The underlying logic of this methodology aligns closely with "iterative development" and "agile methods" in software engineering — rather than aiming for perfection in one shot, you approach the final goal through cycles of rapid building, rapid feedback, and rapid adjustment. The difference is that traditional agile development requires professional development teams, while AI programming allows individual creators to advance projects at a similar pace.
Limitations and Reflections
Of course, AI-assisted development currently has clear boundaries:
- Best suited for lightweight frontend display projects
- Complex backend logic and database operations still present significant challenges
- Code quality and security are difficult to guarantee
- Long-term maintenance and feature expansion may hit bottlenecks
However, for personal projects, creative validation, and MVP prototypes, AI programming is already good enough. MVP (Minimum Viable Product) is a core concept in lean startup methodology, systematically articulated by Eric Ries in The Lean Startup. The core idea is: build a product version with minimal resources and time that has core functionality, quickly release it to the market for user feedback, then iterate based on that feedback.

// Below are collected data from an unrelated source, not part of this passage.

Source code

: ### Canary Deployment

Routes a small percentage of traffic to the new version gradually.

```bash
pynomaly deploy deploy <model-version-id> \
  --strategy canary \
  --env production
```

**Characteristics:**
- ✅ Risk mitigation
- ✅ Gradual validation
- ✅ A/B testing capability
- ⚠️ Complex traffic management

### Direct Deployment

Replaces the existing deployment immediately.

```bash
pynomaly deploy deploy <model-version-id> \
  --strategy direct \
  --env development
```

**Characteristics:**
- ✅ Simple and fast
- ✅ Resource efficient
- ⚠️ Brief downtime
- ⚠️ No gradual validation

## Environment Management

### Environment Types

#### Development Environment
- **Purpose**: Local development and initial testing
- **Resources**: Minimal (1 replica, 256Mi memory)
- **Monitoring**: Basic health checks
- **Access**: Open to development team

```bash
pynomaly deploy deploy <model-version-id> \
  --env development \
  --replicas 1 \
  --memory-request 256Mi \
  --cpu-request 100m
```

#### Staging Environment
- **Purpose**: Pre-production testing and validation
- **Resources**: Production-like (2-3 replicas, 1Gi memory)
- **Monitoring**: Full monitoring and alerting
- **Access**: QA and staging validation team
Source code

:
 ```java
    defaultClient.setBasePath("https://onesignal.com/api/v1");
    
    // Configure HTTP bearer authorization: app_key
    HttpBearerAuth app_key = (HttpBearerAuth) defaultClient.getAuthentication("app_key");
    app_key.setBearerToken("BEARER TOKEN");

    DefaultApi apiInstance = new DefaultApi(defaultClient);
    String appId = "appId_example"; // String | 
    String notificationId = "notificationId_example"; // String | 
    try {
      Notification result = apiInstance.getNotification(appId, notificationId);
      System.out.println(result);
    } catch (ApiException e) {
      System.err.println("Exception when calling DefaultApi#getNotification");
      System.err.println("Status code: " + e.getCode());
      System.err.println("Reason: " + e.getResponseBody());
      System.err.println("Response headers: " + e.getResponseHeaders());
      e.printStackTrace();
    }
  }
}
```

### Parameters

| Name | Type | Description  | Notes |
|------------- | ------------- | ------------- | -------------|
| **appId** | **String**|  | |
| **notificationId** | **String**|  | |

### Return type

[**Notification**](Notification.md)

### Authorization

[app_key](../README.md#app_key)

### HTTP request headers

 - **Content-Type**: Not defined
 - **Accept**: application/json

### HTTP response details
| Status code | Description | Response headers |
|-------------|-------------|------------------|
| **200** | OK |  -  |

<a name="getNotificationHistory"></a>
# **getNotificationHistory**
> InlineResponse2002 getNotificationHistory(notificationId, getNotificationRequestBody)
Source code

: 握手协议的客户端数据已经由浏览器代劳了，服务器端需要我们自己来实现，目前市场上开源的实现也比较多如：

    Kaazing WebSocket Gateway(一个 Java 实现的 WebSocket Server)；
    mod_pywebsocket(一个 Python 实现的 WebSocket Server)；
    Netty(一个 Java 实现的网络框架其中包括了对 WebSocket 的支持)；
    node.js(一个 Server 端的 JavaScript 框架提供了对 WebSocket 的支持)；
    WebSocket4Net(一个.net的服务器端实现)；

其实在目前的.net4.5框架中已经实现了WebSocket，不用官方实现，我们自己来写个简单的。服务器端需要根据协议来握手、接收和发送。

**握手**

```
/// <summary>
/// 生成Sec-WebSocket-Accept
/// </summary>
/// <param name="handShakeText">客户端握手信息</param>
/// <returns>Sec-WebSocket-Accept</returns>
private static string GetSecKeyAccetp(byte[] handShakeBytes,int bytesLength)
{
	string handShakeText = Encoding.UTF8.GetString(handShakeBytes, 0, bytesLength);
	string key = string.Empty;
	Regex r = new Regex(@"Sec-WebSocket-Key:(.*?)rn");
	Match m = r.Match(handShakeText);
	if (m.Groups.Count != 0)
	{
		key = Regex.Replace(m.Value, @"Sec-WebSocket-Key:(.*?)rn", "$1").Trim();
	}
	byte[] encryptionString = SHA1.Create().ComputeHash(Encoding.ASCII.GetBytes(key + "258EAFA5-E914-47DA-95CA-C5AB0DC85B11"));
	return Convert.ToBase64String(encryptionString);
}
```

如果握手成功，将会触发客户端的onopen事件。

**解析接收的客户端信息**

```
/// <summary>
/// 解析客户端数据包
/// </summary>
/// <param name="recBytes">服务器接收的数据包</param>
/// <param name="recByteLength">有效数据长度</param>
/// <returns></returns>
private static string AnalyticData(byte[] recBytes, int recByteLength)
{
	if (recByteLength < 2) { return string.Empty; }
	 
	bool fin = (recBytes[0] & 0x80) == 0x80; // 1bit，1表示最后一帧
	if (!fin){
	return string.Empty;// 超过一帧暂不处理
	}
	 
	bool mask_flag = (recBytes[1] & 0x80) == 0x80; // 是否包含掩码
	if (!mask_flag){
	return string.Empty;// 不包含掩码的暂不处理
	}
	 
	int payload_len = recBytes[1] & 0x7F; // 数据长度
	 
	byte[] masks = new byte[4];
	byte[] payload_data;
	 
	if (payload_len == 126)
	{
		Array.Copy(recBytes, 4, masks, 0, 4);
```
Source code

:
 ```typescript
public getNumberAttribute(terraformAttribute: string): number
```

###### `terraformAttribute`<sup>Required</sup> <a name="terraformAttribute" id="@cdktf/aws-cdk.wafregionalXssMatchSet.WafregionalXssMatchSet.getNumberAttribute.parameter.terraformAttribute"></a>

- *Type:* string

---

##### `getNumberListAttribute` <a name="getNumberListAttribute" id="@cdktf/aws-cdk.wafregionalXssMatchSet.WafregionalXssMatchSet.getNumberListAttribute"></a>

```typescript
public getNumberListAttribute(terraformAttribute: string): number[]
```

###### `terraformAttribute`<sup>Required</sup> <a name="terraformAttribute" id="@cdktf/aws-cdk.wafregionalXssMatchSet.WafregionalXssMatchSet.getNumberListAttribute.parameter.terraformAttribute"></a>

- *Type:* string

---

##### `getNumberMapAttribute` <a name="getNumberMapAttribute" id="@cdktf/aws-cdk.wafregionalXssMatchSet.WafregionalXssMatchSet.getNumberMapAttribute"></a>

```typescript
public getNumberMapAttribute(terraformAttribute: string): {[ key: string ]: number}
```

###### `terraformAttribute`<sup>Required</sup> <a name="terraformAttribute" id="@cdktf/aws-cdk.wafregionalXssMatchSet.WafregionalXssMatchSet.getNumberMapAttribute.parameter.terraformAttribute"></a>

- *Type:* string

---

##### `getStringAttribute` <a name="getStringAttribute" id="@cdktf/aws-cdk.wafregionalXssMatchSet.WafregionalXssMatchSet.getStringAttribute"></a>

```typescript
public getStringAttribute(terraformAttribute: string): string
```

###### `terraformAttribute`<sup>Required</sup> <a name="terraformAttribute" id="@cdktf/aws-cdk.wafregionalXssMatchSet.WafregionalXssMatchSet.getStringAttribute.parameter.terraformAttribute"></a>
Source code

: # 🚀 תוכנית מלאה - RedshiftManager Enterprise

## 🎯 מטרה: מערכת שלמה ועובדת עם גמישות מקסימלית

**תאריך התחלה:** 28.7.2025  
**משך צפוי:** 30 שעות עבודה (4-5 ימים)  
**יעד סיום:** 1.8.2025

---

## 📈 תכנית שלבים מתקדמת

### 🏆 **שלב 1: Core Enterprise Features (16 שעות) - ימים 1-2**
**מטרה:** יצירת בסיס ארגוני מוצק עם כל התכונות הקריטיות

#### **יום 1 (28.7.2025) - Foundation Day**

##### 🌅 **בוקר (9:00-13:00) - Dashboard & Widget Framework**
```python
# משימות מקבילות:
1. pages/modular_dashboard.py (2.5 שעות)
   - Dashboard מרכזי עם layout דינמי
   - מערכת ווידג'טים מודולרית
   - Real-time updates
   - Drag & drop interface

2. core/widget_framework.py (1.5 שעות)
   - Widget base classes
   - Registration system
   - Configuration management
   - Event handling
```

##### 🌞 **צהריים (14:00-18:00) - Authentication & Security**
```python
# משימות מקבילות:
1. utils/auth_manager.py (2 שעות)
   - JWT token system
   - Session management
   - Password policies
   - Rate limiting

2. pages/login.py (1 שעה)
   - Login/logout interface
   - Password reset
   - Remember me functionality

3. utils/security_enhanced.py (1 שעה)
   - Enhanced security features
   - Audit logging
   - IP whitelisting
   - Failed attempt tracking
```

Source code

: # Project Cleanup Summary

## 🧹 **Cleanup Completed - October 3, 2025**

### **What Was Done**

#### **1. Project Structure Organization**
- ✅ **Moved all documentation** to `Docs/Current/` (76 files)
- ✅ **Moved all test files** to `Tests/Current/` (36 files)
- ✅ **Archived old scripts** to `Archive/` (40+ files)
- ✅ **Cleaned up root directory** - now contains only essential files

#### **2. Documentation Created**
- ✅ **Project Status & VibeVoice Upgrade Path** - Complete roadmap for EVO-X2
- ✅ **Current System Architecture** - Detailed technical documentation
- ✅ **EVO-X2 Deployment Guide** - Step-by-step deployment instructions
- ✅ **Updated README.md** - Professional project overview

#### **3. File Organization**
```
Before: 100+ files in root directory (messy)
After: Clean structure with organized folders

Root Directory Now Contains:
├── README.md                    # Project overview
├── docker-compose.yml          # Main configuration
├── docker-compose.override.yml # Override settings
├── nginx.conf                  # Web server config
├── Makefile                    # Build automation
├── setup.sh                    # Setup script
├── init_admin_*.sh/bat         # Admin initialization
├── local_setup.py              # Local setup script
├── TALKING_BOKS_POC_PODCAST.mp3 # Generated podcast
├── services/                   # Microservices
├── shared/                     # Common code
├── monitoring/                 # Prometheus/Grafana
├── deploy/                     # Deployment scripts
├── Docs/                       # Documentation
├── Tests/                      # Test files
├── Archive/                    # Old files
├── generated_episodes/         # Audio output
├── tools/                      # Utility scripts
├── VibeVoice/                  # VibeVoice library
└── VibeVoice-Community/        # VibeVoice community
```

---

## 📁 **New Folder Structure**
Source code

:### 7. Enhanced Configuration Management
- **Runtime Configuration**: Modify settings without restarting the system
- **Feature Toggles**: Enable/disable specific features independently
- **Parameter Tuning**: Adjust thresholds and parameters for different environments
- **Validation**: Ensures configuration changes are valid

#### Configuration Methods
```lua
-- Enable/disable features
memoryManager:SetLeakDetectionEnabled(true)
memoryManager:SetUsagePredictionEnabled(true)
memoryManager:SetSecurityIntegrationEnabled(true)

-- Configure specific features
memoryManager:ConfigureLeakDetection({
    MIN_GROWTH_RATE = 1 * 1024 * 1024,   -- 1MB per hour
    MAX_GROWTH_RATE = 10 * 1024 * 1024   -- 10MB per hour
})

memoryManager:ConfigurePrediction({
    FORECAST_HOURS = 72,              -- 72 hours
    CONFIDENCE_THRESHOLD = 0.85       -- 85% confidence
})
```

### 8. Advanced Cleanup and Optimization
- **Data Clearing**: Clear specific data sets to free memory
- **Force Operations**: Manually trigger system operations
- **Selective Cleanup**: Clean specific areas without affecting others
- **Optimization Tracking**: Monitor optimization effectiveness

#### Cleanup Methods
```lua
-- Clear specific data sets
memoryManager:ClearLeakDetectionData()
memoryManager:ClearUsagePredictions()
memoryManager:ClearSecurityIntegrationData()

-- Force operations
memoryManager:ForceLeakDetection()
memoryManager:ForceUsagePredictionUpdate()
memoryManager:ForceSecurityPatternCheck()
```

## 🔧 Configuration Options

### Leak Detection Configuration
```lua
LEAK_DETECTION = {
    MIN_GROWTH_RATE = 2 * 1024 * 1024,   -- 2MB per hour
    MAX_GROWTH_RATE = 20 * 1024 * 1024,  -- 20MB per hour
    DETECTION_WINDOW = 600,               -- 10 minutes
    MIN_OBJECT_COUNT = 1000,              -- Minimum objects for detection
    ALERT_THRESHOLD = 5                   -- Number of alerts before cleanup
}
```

AI programming tools dramatically reduce the cost of building MVPs — development work that previously took days or even weeks can now potentially be completed in hours, accelerating the speed of creative validation by an order of magnitude.
For creators who have ideas but lack technical skills, this is the best era — you just need to clearly tell AI what you want. Technology is no longer the bottleneck for creativity; communication skills and product intuition are the real competitive advantages.